Little kids in white Marino plus church crafts equals stained wool sweaters...
How can I use natural, food based dyes to get purple, blue or green? I googled it and read a few pages. I am not sure if I am horribly confused or now have a basic understanding of what mordant is. Please help.


----------



## Pearl B (Sep 27, 2008)

Food based dyes are pretty easy. Just use a vinegar bath after. It's been awhile since I've done it. Should be easy to find the process on Google.


----------



## DragonFlyFarm (Oct 12, 2012)

HillBetty, did you find the information you were looking for? Using food coloring, kool aide and vinegar work well, do some sample batches though. I found some of the colors fade surprisingly fast when exposed to sunlight.


----------



## HillBettyMama (Aug 29, 2015)

I haven't yet gone for it. It I think I will be boiling the wool in salt water and beet root juice. I want to use something nwtural so food dye and kool aid are out. I think salt can be used as a mordant. I would rather not have my whole apartment smelling of vinegar. Once I have the free time to try I will post an update n how it turns out.


----------



## romysbaskets (Aug 29, 2009)

HillBettyMama said:


> Little kids in white Marino plus church crafts equals stained wool sweaters...
> How can I use natural, food based dyes to get purple, blue or green? I googled it and read a few pages. I am not sure if I am horribly confused or now have a basic understanding of what mordant is. Please help.

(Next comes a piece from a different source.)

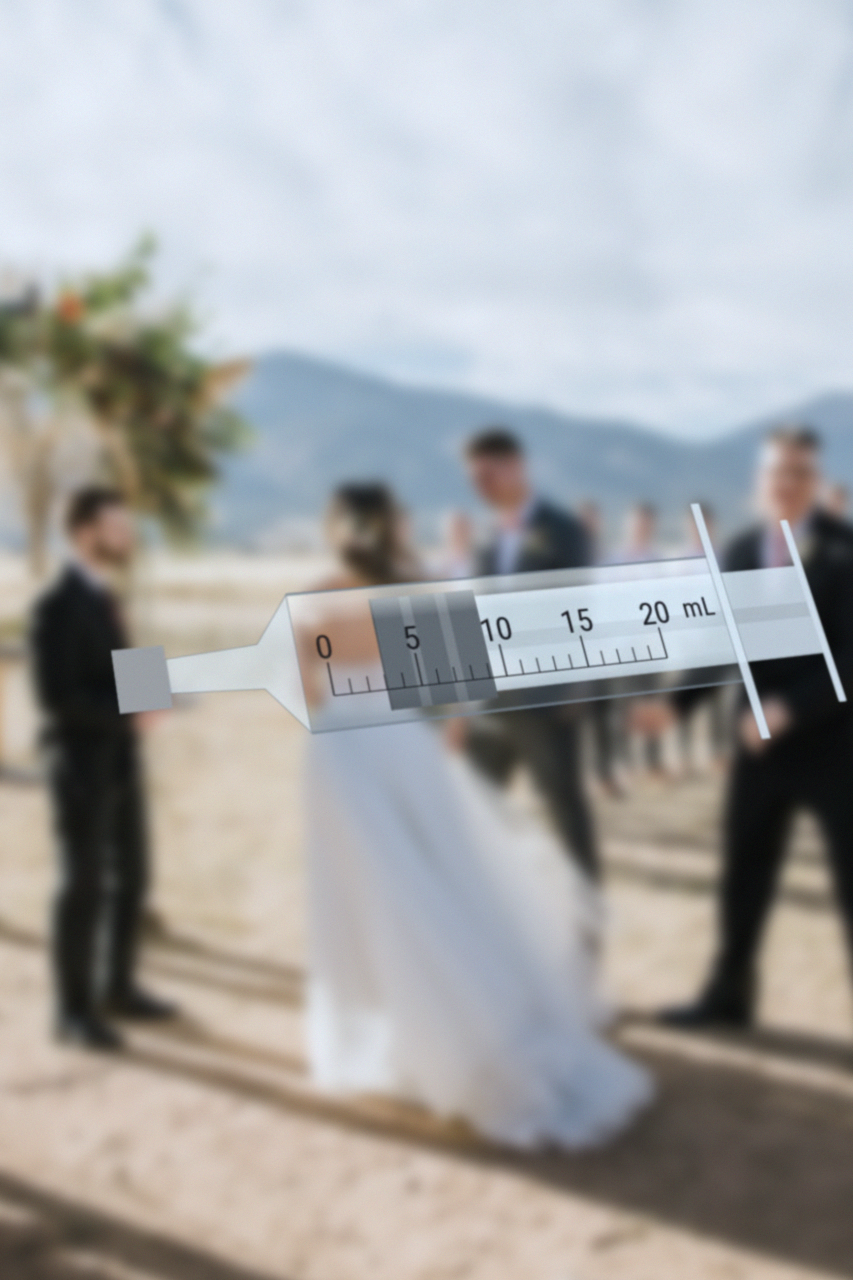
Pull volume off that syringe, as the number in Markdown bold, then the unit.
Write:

I just bumped up my thread for you on my dying of some mohair. The pics and description will help as salt water is best for some natural dyes and vinegar for others etc. I used two methods. To get darker colors...black berries are a thought and I used what I had on hand. Coffee came out light and light golden brown colored.


----------



## romysbaskets (Aug 29, 2009)

Mordant is the fixative to equalize the acids to force the dye to be permanent. There are differing opinions on how long a natural dye lasts but...I have seen some very old hand made items that the Natives made with berry dyes and they stayed true to color for decades. 

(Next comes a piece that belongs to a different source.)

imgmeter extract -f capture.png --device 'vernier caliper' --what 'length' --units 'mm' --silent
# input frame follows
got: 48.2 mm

"For that yarn, it simmered in a mordant made of vinegar and water for one hour, 1 part v to 4 parts w. When the hour was nearly up, I turned on the burner and made expresso to place the soaked fleece in. Then that simmered for an hour. Then it sat in the same coffee with burner off for 12 hours, was washed with wool soap and rinsed. I got the same color doing this 3 times." I did not boil the fleece. The colors I got were mainly easter colors. 

Plant dyes require vinegar:
1 part vinegar to 4 parts water or 
1 cup vinegar to 4 cups water.
Coffee requires the vinegar and lasts a lot longer then a tea dye.

For the Berry dyes:
1/2 cup salt with 8 cups cold water. I used sea salt.

On my thread I have pics of the process and the colors I got. 

http://www.homesteadingtoday.com/co...fleece-yarn-natural-dye-process-pics-yay.html


----------



## HillBettyMama (Aug 29, 2015)

Thank you Romy! I think I understand now I think but I'm not positive. I also think dying will with food dyes will be a learning process rather than a simple this is how it's done.


----------



## romysbaskets (Aug 29, 2009)

HillBettyMama said:


> Thank you Romy! I think I understand now I think but I'm not positive. I also think dying will with food dyes will be a learning process rather than a simple this is how it's done.


You are very welcome! Pics help a bit I think and the approx ratios for the mordant. You can use beets and all kinds of veggies, and berries to dye yarns. The fun part is to take small batches of wool and experiment before you use the kids clothes to dye.


----------